While the primary outcome of this study was a safety assessment, secondary outcomes included an assessment of efficacy. The overall results of this trial demonstrate equivalence in outcomes between the TLPO and TLPLDC vaccines. In a previously published per-treatment primary (PT) analysis of a Phase IIb trial comparing the TLPLDC vaccine to placebo, there was improved 24-month DFS in the vaccine group (62.9% vs. 34.8%, p = 0.041).12 Additionally, a larger analysis of a placebo-controlled, four-arm trial including TLPLDC with and without G-CSF, TLPO and Placebo demonstrated the promising efficacy of TLPLDC and TLPO.22
These results, while preliminary, are encouraging given published findings in other Phase II trials of personalized vaccines in the adjuvant setting in high-risk melanoma. Khattak et al describe the use of a personalized mRNA vaccine encoding up to 34 of a patient’s tumor neoantigens to treat stage III and IV cutaneous melanoma.21 They report an improvement in recurrence free survival when the mRNA vaccine is given concomitantly with CPI therapy versus CPI therapy alone.
Here we demonstrate similar outcomes of TLPO to the TLPLDC vaccine with or without G-CSF, suggesting that the TLPO vaccine could be developed at substantially reduced costs and production time while maintaining therapeutic safety and efficacy. In addition to the overall results, subgroup analyses demonstrate no statistically significant impact on survival from choice of vaccine across various subgroups: those who received other forms of immunotherapy, those who received CPIs specifically, or those pre-treated with G-CSF. Our group previously investigated the DC gene expression via RNA-sequencing analysis and found patients who used G-CSF to reduce blood draw volume had many immature DC and the expedited maturation process was not sufficient.20 Based on findings from this embedded Phase I/IIa trial in combination with results of the larger Phase IIb placebo-controlled, four-arm vaccine trial22, future studies will proceed comparing the TLPO vaccine to placebo in combination with other standard therapies, given the clear manufacturing and production advantage of the TLPO over TLPLDC vaccine.
There were several limitations to this study. The primary outcome being examined in this study was safety. As an embedded study with a small sample size, the power of any efficacy analysis is severely limited and hypothesis-generating only. Further trials will look to corroborate these results with a more robust sample size. Similarly, several subgroup analyses were exploratory in nature and therefore no definitive conclusions can be drawn, though they are useful in developing later studies. Finally, immunotherapy and G-CSF were not randomized, but rather given at the discretion of the patient and treating physician. The protocol was amended to permit CPI therapy once approved for use in the adjuvant setting.

Data for review:
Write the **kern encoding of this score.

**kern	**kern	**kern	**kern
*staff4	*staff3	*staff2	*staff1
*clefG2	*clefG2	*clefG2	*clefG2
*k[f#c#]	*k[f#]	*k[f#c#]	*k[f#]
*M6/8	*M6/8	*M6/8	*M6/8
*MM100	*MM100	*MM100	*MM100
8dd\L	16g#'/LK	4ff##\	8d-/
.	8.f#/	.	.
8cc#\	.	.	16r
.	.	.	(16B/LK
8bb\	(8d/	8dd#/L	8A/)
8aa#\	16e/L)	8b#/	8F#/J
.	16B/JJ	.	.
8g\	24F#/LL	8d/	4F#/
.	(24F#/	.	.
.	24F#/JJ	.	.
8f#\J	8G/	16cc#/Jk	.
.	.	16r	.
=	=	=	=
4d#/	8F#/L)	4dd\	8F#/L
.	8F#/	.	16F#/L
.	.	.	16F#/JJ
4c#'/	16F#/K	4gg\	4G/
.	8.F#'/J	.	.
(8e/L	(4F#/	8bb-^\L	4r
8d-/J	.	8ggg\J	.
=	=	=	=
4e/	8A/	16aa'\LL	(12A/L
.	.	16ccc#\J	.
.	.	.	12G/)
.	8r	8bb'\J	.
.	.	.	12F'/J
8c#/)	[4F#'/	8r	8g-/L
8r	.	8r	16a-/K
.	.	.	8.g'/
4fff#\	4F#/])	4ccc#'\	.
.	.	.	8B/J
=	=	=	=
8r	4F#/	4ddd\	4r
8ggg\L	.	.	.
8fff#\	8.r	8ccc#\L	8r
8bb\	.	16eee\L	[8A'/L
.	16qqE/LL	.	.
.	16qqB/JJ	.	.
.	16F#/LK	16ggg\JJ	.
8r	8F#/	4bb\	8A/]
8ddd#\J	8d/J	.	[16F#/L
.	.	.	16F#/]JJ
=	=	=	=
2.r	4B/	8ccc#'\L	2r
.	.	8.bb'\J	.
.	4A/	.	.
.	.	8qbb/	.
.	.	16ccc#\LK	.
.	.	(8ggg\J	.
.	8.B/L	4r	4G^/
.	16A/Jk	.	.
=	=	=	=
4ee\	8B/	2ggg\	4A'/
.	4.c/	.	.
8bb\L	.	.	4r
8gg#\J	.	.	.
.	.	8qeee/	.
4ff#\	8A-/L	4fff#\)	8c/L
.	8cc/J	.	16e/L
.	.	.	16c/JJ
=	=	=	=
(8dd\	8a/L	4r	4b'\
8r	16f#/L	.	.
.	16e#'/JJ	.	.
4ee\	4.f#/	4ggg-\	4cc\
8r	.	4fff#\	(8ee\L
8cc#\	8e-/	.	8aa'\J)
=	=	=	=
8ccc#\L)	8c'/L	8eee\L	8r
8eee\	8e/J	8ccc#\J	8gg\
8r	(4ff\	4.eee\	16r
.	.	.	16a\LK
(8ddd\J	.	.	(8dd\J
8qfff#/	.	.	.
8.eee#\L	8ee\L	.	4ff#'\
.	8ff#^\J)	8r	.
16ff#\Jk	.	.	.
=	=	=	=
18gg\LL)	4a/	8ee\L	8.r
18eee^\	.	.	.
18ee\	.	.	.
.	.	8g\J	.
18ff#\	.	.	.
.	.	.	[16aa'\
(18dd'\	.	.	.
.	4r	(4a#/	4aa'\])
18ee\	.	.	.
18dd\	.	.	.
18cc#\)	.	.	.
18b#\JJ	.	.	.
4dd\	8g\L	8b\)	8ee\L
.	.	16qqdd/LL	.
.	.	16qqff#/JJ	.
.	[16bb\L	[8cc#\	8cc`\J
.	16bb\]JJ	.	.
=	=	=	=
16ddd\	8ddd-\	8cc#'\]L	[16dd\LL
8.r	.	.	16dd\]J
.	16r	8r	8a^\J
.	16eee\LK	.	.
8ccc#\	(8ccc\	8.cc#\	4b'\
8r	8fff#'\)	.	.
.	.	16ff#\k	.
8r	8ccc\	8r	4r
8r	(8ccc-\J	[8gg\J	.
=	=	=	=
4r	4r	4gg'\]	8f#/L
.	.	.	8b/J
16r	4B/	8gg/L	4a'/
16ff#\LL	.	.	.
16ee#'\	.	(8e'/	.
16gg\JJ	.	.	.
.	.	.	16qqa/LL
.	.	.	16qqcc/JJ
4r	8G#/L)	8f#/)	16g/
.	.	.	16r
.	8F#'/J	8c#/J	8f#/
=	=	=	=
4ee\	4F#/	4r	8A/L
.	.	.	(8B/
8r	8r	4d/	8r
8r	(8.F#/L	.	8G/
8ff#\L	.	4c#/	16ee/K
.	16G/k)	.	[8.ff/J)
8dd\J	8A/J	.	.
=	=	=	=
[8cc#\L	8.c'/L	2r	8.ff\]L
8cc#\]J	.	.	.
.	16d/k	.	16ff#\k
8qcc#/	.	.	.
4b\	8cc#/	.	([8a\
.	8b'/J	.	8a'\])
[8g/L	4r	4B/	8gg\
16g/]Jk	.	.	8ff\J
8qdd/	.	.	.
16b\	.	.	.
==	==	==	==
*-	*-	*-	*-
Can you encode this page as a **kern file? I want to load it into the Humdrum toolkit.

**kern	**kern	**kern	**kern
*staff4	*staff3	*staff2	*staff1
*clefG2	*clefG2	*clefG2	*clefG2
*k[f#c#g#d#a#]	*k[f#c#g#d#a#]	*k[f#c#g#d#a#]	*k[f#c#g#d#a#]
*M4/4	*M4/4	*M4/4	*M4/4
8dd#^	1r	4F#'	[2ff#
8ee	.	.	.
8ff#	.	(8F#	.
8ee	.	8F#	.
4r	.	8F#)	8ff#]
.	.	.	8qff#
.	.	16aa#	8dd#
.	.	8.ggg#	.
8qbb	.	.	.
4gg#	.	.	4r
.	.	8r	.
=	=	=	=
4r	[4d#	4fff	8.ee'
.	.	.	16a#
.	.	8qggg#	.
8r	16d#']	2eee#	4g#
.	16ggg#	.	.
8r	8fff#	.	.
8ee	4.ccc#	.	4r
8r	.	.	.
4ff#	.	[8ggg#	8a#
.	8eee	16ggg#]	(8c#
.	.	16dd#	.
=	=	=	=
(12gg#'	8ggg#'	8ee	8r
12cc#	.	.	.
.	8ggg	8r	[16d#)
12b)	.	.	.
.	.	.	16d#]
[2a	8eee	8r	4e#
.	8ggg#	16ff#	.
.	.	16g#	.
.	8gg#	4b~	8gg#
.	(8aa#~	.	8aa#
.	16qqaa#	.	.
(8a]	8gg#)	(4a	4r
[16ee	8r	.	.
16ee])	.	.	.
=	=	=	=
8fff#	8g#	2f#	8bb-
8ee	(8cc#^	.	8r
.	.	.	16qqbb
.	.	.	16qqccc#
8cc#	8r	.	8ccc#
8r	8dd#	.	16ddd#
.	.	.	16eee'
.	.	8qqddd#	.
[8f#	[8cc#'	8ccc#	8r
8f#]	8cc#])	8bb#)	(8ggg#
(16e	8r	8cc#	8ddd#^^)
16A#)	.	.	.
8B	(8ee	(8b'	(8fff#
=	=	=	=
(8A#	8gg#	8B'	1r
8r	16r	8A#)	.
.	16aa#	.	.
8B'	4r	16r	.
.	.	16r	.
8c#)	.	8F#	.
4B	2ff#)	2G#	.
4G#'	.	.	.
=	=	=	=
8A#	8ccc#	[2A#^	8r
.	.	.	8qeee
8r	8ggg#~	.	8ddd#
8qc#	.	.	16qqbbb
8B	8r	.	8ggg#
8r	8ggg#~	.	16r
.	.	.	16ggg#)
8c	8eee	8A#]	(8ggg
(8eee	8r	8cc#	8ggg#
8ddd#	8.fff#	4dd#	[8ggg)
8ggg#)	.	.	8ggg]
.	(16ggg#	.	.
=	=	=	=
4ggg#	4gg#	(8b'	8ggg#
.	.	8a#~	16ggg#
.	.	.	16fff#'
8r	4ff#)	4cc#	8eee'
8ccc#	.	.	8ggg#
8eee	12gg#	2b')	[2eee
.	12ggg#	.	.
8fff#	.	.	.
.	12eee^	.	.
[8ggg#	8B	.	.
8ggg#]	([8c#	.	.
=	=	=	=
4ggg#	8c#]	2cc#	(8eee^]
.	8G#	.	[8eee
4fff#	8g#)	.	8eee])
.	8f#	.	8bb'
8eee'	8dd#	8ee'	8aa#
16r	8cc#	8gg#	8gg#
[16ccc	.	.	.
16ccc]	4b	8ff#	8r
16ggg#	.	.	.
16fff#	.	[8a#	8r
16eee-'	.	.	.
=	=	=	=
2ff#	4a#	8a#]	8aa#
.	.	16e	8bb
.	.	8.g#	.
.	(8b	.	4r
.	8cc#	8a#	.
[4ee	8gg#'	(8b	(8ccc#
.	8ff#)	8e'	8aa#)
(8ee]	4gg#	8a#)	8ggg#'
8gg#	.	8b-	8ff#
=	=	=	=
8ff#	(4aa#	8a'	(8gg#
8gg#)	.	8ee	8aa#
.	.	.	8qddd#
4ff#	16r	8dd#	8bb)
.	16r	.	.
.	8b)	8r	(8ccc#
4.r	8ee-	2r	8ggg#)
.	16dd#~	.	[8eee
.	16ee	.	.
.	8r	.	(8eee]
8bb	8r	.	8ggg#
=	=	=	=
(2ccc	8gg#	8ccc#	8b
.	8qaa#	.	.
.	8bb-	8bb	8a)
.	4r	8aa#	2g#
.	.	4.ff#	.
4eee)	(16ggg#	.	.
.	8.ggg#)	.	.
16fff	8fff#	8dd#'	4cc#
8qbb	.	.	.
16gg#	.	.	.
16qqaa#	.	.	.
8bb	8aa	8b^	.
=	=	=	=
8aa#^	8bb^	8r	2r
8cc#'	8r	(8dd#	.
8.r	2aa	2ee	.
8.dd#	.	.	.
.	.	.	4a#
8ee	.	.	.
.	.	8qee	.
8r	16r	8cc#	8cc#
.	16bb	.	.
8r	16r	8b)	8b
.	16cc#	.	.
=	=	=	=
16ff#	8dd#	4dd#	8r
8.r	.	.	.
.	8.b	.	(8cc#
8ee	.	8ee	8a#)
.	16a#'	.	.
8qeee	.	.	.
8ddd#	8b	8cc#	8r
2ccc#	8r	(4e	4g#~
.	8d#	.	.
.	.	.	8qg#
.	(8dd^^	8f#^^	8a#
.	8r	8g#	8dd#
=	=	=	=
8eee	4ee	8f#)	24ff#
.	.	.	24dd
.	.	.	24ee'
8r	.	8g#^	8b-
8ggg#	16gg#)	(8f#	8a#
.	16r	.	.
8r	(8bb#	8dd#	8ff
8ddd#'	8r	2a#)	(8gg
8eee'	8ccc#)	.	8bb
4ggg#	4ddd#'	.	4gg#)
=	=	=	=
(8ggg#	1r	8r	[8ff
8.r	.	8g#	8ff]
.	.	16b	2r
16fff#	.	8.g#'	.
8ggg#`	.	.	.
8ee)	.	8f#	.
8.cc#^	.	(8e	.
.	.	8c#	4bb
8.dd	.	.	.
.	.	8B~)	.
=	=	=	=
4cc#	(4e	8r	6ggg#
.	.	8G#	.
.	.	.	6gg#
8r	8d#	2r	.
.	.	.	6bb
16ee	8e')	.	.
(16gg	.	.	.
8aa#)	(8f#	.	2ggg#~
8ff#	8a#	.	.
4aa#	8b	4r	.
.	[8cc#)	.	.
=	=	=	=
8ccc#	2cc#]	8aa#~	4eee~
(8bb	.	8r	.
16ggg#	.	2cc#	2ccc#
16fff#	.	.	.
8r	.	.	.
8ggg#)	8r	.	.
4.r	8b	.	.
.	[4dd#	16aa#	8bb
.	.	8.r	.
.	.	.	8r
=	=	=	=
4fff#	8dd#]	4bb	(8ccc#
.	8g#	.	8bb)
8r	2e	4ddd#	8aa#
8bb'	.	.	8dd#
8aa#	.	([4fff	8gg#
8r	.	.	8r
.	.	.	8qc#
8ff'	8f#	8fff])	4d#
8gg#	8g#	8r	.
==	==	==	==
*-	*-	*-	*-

Brief: Transcribe the whole passage on the TLPO and TLPLDC vaccines word for word. The items stand apart from the passage on the TLPO and TLPLDC vaccines.

Response to this task:
While the primary outcome of this study was a safety assessment, secondary outcomes included an assessment of efficacy. The overall results of this trial demonstrate equivalence in outcomes between the TLPO and TLPLDC vaccines. In a previously published per-treatment primary (PT) analysis of a Phase IIb trial comparing the TLPLDC vaccine to placebo, there was improved 24-month DFS in the vaccine group (62.9% vs. 34.8%, p = 0.041).12 Additionally, a larger analysis of a placebo-controlled, four-arm trial including TLPLDC with and without G-CSF, TLPO and Placebo demonstrated the promising efficacy of TLPLDC and TLPO.22
These results, while preliminary, are encouraging given published findings in other Phase II trials of personalized vaccines in the adjuvant setting in high-risk melanoma. Khattak et al describe the use of a personalized mRNA vaccine encoding up to 34 of a patient’s tumor neoantigens to treat stage III and IV cutaneous melanoma.21 They report an improvement in recurrence free survival when the mRNA vaccine is given concomitantly with CPI therapy versus CPI therapy alone.
Here we demonstrate similar outcomes of TLPO to the TLPLDC vaccine with or without G-CSF, suggesting that the TLPO vaccine could be developed at substantially reduced costs and production time while maintaining therapeutic safety and efficacy. In addition to the overall results, subgroup analyses demonstrate no statistically significant impact on survival from choice of vaccine across various subgroups: those who received other forms of immunotherapy, those who received CPIs specifically, or those pre-treated with G-CSF. Our group previously investigated the DC gene expression via RNA-sequencing analysis and found patients who used G-CSF to reduce blood draw volume had many immature DC and the expedited maturation process was not sufficient.20 Based on findings from this embedded Phase I/IIa trial in combination with results of the larger Phase IIb placebo-controlled, four-arm vaccine trial22, future studies will proceed comparing the TLPO vaccine to placebo in combination with other standard therapies, given the clear manufacturing and production advantage of the TLPO over TLPLDC vaccine.
There were several limitations to this study. The primary outcome being examined in this study was safety. As an embedded study with a small sample size, the power of any efficacy analysis is severely limited and hypothesis-generating only. Further trials will look to corroborate these results with a more robust sample size. Similarly, several subgroup analyses were exploratory in nature and therefore no definitive conclusions can be drawn, though they are useful in developing later studies. Finally, immunotherapy and G-CSF were not randomized, but rather given at the discretion of the patient and treating physician. The protocol was amended to permit CPI therapy once approved for use in the adjuvant setting.